Mardi, en Israël, aura lieu l'élection de tous les dangers.

Qui remplacera au poste de premier ministre Ehoud Olmert, l'ancien chef du parti Kadima discrédité par des rumeurs de scandales financiers? Les derniers sondages indiquent que ce sera Benyamin Nétanyahou, nationaliste de droite et chef du Likoud... lequel pourrait faire alliance avec Israël Beitenou, un nouveau parti ultranationaliste qui dépasse le Likoud sur sa droite.

Voilà qui risque de faire reculer tout espoir de paix au Proche-Orient pour les années à venir.

Cette perspective désespérante est en grande partie l'oeuvre du Hamas. En multipliant pendant sept ans ses tirs de roquette et en se livrant à la contrebande des armes, le Hamas a atteint l'objectif de tout bon mouvement terroriste, soit de compromettre à jamais toute possibilité de négociations en poussant l'adversaire à se durcir et à recourir à son tour à la force brute. Les Israéliens, constamment menacés, sont devenus plus que jamais, et on les comprend, obsédés par leur sécurité.

 

Même la riposte brutale du gouvernement à Gaza - une démonstration de force sans suite politique, et qui n'a aucunement refroidi les ardeurs du Hamas - n'a pas rassuré la population israélienne. Après des dizaines d'attentats au coeur des villes israéliennes, après des années d'encerclement par les fanatiques du Hezbollah au nord et du Hamas au sud, après l'échec des pourparlers d'Oslo, de Tabah et d'Annapolis, les Israéliens sont presque unanimement favorables à la ligne dure.

Le Mouvement pour la paix, qui était très fort il y a seulement quelques années (ce mouvement n'avait hélas! aucun équivalent dans le monde arabe), n'existe plus politiquement parce que les modérés ont cessé d'y croire.

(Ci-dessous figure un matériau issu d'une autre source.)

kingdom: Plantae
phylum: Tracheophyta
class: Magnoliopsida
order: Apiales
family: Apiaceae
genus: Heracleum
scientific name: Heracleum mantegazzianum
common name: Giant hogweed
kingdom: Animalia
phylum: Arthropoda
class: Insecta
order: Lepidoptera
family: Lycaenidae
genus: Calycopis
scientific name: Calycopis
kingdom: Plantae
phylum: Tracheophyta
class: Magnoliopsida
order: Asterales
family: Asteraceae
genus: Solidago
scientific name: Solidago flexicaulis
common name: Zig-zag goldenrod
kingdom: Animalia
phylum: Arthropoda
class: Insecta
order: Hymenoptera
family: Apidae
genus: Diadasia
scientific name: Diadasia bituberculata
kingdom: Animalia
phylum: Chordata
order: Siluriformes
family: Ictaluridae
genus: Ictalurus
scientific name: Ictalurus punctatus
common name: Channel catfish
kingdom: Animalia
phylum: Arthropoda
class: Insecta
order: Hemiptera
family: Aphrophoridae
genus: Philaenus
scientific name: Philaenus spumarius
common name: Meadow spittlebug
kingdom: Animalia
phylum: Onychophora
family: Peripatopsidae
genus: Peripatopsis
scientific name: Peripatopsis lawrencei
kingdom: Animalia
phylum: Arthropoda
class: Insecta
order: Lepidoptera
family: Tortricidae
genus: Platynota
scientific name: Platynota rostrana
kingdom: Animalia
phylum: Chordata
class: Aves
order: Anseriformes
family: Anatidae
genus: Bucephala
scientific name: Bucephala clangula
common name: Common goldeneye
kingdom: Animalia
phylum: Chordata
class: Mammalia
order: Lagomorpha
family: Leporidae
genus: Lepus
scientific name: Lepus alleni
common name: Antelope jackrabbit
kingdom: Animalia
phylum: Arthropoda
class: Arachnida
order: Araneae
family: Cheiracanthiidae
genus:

Même la chef actuelle de Kadima, Tipzi Livni, et le ministre de la Défense Ehoud Barak, qui avaient pourtant dirigé d'une main de fer la dernière offensive à Gaza, n'ont pas réussi à sauver la mise. Nétanyahou mène maintenant dans les sondages, et s'il a reculé récemment, c'est au profit du nouveau champion de l'ultradroite, Avigdor Lieberman, ancien immigré russe et chef du Israël Beitenou (qui veut dire «Israël, notre maison»).

En raison d'un absurde système électoral basé sur la représentation proportionnelle pure, il est très rare qu'un parti puisse former un gouvernement majoritaire. Les gouvernements israéliens sont presque toujours des coalitions. Verra-t-on cette semaine une coalition Likoud-Beitenou succéder à la coalition modérée de Kadima et du Labour (le Parti travailliste)?

Si c'est le cas, cela empirera les choses. Nétanyahou entend poursuivre l'implantation de colonies juives en Cisjordanie, alors que même Ariel Sharon et les dirigeants actuels de Kadima comptaient y mettre fin. Et Lieberman en rajoute. Il considère les Palestiniens vivant en territoire israélien comme une cinquième colonne et a déjà réclamé la peine de mort pour les députés arabes sympathiques au Hamas. Il souhaite un échange de populations entre Israël et l'Autorité palestinienne pour que chaque État soit ethniquement homogène...

La proportion des Juifs ashkénazes, la classe dirigeante instruite et progressiste d'origine européenne qui a fondé et développé le pays, n'a cessé de diminuer. Israël compte aujourd'hui une très forte population de Juifs immigrés des pays arabes. Si quelque 700000 Palestiniens ont été chassés de leurs terres lors de la fondation d'Israël, au moins autant de Juifs ont été chassés des pays arabes depuis 1948... et ceux qui ont trouvé refuge en Israël sont plutôt hostiles aux Arabes. Autre minorité qui prend de plus en plus d'importance, celle des Juifs émigrés plus récemment de l'URSS, qui n'avaient jamais connu la démocratie avant d'arriver en Israël et qui sont instinctivement portés à la méthode forte. Ces électeurs constituent le terreau dont se nourrissent les Nétanyahou et les Lierberman.